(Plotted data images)

================

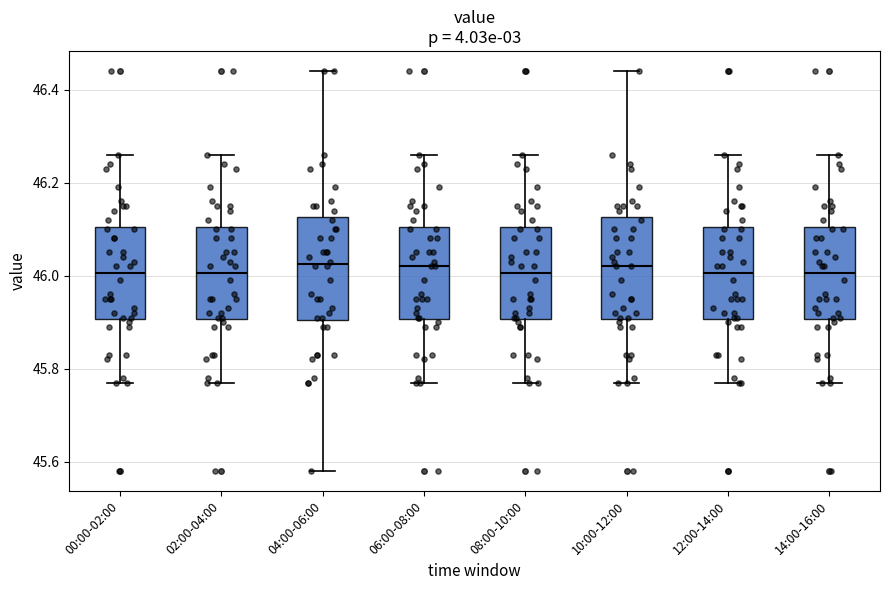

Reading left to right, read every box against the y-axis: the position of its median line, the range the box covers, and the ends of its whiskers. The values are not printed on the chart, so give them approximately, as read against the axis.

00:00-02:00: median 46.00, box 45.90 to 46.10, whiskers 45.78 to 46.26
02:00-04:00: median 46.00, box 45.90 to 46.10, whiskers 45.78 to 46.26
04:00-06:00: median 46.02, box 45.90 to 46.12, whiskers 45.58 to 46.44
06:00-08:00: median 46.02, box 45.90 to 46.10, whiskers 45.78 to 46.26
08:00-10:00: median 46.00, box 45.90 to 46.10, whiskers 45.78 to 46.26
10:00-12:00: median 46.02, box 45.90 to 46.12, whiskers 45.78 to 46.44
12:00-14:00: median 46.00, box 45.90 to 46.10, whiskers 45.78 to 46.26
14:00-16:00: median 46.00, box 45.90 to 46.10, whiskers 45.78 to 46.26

================

Copy out, word for word, every line of the records from the line containing "00:00-02:00: median 46.00, box" through the end of the records, including both ends.

## Task response
00:00-02:00: median 46.00, box 45.90 to 46.10, whiskers 45.78 to 46.26
02:00-04:00: median 46.00, box 45.90 to 46.10, whiskers 45.78 to 46.26
04:00-06:00: median 46.02, box 45.90 to 46.12, whiskers 45.58 to 46.44
06:00-08:00: median 46.02, box 45.90 to 46.10, whiskers 45.78 to 46.26
08:00-10:00: median 46.00, box 45.90 to 46.10, whiskers 45.78 to 46.26
10:00-12:00: median 46.02, box 45.90 to 46.12, whiskers 45.78 to 46.44
12:00-14:00: median 46.00, box 45.90 to 46.10, whiskers 45.78 to 46.26
14:00-16:00: median 46.00, box 45.90 to 46.10, whiskers 45.78 to 46.26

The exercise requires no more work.